Home. This term, which once held a constant definition in my life, has become a concept so variable that I don’t completely feel it anywhere. Since coming to college, I’ve discovered an incredibly valuable lesson: home is so much more than just one place or feeling.

My perception of home first shifted when I returned to my hometown for Thanksgiving break. My college life seems like a constant rush from one thing to the next, so returning to the simplicity of my hometown after adapting to this new mindset was an odd experience. Seeing cornfields stretch into the horizon for miles on end was a shocking contrast to the infrastructure I’d become accustomed to seeing stacked outside my bedroom window. It made me realize how my perception of home had shifted, but also I didn’t realize the breath of fresh air that getting out of the college bubble could be until I remembered how peaceful being at home was. I came to admire things from my hometown that I forgot I loved so much: having my car, eating at my favorite local restaurants, being around my family and friends, just to name a few. My hometown became a place of comfort and rest, and while I was there it almost felt like I’d never left. Almost. Now, I became taken aback by the difference in the simplest of things which once seemed so commonplace to me, reminding me that I was not as familiar with this perception of “home” as I once was now that I had a second home to compare it to. Everything in my hometown seemed to stay the same even though I’d changed so much and all of a sudden, this home was not fully mine anymore.

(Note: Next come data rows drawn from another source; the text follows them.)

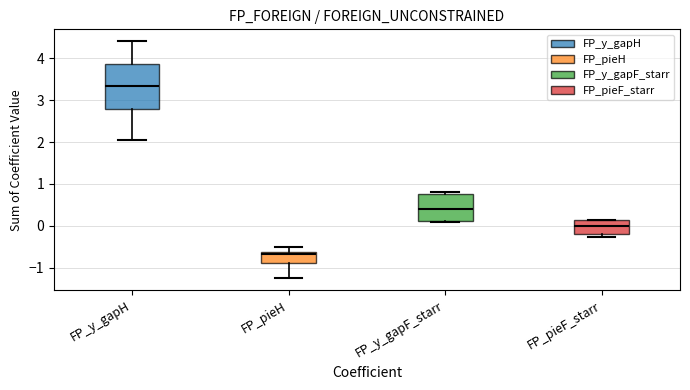

Reading left to right, read every box against the y-axis: the position of its median line, the range the box covers, and the ends of its whiskers. The values are not printed on the chart, so give them approximately, as read against the axis.

FP_y_gapH: median 3.3, box 2.8 to 3.9, whiskers 2.1 to 4.4
FP_pieH: median -0.7, box -0.9 to -0.6, whiskers -1.3 to -0.5
FP_y_gapF_starr: median 0.4, box 0.1 to 0.8, whiskers 0.1 (just below the box's lower edge) to 0.8 (just above the box's upper edge)
FP_pieF_starr: median 0.0, box -0.2 to 0.1, whiskers -0.3 to 0.1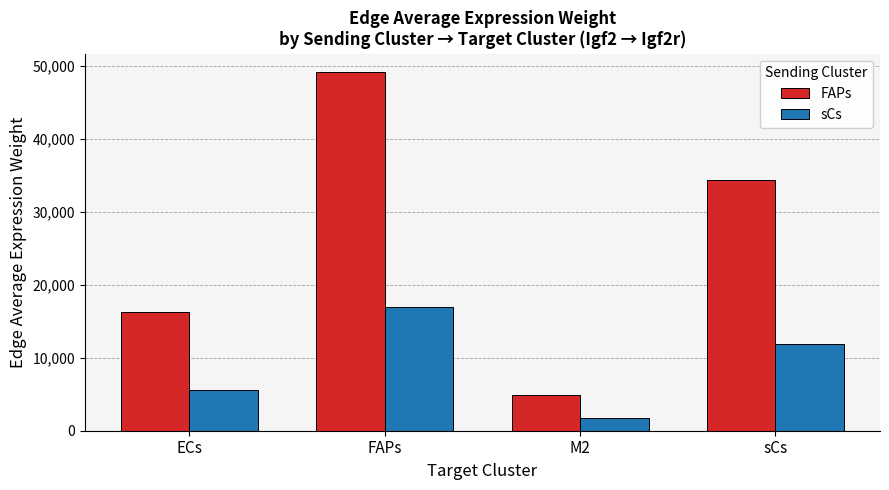

What is the value of the sCs bar at the 1st from the left?

5583.5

Coming back to college after an experience like that was also strange. Getting thrown back into the campus environment was abrupt, but I quickly fell back into the college lifestyle, again growing accustomed to this alternative version of home. Still, as a result of now identifying multiple places as my home, I felt less grounded in its definition than I once had. Home was no longer one location with one meaning, it was different places with different perspectives. Though it is strange to no longer have a singular place to call home, I noticed how my life has felt more enriched. Knowing that I’d been able to live in different places and fall in love with various things that those locations had to offer was a very gratifying thing. Home was now something I identified as a feeling that I could connect with, regardless of the location I was in. To realize how it was so much deeper than just a physical spot, rather memories, experiences, context, and habits I’d grown accustomed to throughout a spectrum of places, was a really valuable thing to learn.